● **EXERCISE OBJECTIVE**: Starting at the line below holding "4. elkaar in" and stopping at the line holding "handelsovereenkomsten en invoervergunningen.", print every line exactly, both ends included, and leave the rest out.

● **Source records**:
= = = =

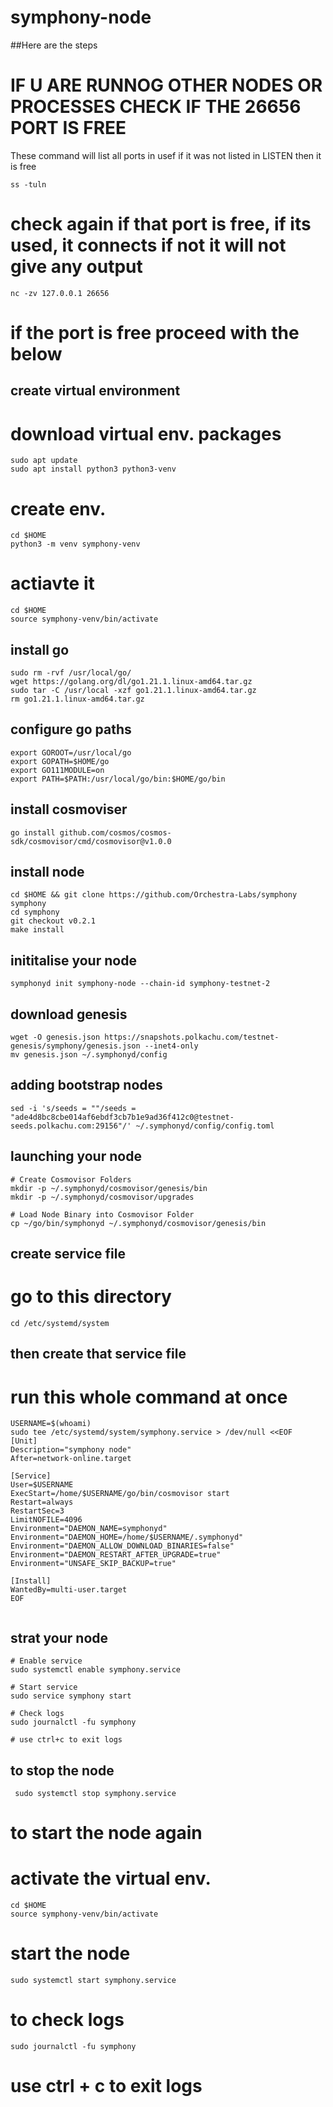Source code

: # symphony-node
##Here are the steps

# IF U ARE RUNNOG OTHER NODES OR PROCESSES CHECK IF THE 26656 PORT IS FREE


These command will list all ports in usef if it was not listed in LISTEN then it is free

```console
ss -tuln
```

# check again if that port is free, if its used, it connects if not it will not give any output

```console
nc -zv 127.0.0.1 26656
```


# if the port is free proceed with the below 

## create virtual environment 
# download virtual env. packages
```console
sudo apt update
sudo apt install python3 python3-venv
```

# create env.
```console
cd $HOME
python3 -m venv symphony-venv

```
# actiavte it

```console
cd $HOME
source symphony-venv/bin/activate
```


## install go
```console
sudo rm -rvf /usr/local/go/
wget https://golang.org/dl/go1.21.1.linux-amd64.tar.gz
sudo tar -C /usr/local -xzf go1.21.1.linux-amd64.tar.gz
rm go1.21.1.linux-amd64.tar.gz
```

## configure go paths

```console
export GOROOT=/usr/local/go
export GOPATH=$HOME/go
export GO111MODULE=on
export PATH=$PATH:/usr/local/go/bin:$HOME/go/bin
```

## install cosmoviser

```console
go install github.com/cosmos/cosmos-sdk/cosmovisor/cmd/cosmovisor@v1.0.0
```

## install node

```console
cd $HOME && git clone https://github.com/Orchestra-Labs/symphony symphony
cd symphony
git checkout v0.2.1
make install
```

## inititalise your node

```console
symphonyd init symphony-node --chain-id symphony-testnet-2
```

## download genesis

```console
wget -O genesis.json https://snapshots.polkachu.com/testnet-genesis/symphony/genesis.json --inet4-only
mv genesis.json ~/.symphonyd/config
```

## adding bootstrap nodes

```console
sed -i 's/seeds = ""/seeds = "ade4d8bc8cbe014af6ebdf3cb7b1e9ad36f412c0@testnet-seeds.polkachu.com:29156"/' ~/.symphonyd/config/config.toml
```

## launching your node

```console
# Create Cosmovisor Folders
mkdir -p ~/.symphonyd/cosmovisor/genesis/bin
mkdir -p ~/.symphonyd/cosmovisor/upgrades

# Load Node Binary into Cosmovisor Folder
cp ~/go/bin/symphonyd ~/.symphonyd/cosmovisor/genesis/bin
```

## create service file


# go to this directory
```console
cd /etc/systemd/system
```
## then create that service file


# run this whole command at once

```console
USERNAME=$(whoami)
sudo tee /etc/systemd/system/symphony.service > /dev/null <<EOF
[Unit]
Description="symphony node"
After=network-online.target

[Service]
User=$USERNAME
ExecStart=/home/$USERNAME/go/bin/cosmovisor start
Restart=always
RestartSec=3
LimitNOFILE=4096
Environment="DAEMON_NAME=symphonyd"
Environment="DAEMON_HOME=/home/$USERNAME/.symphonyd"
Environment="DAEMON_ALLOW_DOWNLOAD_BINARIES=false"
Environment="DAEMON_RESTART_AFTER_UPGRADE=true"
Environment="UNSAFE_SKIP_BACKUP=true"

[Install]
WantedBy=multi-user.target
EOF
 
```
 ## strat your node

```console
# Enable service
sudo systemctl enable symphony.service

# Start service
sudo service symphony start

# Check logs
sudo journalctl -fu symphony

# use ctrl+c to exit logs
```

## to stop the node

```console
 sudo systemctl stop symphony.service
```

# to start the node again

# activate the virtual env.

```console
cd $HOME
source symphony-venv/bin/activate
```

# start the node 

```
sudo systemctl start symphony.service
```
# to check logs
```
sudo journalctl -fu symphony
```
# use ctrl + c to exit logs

= = = =

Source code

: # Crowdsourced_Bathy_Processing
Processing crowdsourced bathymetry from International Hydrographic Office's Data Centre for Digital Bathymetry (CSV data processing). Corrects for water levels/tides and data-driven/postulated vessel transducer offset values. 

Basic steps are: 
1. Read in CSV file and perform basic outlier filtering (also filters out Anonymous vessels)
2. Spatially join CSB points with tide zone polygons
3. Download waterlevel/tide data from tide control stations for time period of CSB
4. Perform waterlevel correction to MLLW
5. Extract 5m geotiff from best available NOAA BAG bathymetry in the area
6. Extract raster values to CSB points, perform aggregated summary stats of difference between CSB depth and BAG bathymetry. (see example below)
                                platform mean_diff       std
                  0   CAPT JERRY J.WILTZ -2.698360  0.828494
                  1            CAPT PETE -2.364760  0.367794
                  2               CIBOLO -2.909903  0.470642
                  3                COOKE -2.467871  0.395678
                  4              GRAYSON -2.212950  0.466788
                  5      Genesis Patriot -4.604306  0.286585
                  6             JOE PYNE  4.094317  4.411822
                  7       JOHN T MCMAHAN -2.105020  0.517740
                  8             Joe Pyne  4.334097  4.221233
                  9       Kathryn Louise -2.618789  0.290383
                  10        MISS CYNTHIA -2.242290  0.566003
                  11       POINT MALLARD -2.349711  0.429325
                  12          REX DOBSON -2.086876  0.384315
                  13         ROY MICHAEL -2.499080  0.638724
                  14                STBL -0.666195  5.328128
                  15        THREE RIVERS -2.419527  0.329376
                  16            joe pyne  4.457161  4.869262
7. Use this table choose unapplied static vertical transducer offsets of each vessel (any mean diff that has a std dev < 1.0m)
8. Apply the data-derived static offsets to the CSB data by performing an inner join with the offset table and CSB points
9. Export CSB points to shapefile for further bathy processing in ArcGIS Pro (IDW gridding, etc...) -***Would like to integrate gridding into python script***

= = = =

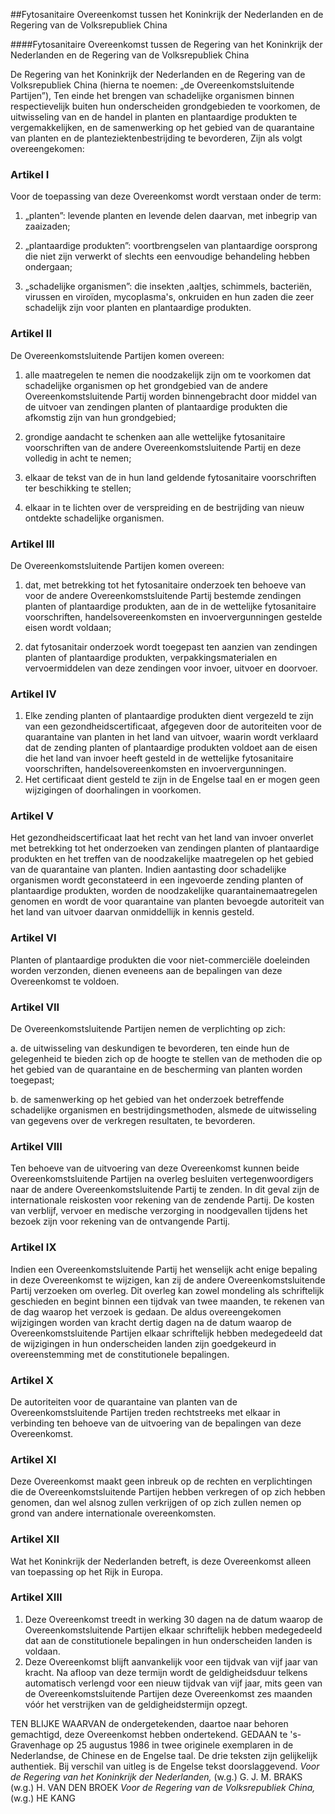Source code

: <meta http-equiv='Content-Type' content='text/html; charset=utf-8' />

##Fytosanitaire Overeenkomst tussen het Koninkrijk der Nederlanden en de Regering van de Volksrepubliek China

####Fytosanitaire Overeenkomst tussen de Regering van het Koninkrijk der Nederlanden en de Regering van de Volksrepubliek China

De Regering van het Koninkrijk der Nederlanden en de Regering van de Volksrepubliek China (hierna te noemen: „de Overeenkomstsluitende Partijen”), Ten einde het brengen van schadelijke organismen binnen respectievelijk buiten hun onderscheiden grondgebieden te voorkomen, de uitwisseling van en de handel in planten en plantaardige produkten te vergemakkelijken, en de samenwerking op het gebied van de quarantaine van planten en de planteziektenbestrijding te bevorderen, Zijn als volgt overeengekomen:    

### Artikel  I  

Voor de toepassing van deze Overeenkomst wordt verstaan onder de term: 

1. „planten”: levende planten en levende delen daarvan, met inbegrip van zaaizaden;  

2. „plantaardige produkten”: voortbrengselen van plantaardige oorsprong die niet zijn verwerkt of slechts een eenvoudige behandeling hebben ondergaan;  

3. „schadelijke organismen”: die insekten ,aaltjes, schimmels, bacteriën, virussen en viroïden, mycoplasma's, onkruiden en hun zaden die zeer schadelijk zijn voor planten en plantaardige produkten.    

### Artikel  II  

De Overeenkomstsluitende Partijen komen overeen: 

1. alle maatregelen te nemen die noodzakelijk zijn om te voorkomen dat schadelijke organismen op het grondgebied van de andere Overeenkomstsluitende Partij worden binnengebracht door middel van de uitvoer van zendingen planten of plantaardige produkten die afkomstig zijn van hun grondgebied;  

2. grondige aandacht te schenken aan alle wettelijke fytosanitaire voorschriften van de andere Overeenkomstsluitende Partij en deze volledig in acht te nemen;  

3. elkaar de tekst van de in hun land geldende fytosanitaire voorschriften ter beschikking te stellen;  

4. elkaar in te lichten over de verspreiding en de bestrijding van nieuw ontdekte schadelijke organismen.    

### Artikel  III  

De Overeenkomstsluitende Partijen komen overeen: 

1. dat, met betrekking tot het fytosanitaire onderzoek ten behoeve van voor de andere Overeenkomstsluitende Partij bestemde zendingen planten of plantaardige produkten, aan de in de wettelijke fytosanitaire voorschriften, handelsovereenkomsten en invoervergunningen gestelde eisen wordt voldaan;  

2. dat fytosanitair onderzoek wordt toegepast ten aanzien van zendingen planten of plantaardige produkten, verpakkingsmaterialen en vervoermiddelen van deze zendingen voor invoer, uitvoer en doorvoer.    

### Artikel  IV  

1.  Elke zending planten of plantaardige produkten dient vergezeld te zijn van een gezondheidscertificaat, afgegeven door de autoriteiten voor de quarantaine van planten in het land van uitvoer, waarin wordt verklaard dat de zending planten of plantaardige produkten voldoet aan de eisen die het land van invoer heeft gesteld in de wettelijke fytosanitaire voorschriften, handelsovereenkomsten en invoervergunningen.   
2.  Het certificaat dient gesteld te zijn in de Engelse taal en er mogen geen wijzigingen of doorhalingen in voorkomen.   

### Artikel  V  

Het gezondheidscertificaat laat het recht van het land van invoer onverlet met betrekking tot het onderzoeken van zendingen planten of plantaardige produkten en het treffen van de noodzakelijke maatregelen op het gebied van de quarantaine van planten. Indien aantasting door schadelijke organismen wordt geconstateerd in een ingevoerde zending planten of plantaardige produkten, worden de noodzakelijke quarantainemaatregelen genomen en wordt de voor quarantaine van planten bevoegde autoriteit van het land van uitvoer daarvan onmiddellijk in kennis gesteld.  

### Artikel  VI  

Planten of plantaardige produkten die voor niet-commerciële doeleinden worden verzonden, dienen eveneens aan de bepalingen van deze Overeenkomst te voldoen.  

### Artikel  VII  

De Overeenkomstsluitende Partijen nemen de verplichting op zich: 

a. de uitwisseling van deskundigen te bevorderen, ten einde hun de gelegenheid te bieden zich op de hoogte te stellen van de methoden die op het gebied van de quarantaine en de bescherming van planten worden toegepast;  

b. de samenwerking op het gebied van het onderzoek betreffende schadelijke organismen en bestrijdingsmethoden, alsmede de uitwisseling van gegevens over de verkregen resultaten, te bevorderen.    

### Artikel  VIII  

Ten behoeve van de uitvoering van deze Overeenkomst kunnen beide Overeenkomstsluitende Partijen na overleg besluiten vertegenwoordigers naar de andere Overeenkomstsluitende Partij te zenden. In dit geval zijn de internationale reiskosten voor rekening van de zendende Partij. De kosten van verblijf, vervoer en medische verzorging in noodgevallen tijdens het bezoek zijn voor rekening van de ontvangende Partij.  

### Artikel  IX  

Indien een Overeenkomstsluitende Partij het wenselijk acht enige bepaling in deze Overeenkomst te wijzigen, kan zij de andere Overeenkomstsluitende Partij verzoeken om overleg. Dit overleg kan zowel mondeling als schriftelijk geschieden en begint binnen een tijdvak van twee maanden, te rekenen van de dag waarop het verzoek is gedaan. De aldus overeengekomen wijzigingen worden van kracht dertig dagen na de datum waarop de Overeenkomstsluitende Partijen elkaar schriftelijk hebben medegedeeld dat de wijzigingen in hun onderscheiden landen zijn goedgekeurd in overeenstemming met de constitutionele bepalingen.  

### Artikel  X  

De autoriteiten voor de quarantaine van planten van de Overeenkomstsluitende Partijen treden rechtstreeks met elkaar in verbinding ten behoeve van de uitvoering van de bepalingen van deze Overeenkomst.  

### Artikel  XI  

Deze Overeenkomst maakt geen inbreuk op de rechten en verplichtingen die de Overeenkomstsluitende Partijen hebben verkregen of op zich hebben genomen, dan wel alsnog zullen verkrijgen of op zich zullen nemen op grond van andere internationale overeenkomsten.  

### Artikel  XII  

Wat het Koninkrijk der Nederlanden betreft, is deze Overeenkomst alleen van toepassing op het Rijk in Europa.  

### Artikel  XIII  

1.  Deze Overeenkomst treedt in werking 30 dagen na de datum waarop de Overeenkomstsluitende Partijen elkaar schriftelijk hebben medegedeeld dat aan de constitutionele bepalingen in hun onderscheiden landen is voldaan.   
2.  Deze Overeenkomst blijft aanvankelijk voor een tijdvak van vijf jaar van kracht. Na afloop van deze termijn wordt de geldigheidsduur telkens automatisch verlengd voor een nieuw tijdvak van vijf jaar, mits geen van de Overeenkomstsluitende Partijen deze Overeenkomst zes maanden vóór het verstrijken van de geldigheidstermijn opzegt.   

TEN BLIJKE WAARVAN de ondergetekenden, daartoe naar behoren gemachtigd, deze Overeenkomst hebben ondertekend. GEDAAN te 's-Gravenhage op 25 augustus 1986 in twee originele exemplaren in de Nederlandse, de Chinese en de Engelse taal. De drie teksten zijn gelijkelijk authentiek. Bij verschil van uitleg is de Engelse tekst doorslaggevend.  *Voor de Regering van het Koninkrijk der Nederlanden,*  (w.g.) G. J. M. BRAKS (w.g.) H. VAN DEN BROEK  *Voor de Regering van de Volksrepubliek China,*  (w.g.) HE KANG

= = = =

● **TASK OUTPUT**:
4. elkaar in te lichten over de verspreiding en de bestrijding van nieuw ontdekte schadelijke organismen.    

### Artikel  III  

De Overeenkomstsluitende Partijen komen overeen: 

1. dat, met betrekking tot het fytosanitaire onderzoek ten behoeve van voor de andere Overeenkomstsluitende Partij bestemde zendingen planten of plantaardige produkten, aan de in de wettelijke fytosanitaire voorschriften, handelsovereenkomsten en invoervergunningen gestelde eisen wordt voldaan;  

2. dat fytosanitair onderzoek wordt toegepast ten aanzien van zendingen planten of plantaardige produkten, verpakkingsmaterialen en vervoermiddelen van deze zendingen voor invoer, uitvoer en doorvoer.    

### Artikel  IV  

1.  Elke zending planten of plantaardige produkten dient vergezeld te zijn van een gezondheidscertificaat, afgegeven door de autoriteiten voor de quarantaine van planten in het land van uitvoer, waarin wordt verklaard dat de zending planten of plantaardige produkten voldoet aan de eisen die het land van invoer heeft gesteld in de wettelijke fytosanitaire voorschriften, handelsovereenkomsten en invoervergunningen.   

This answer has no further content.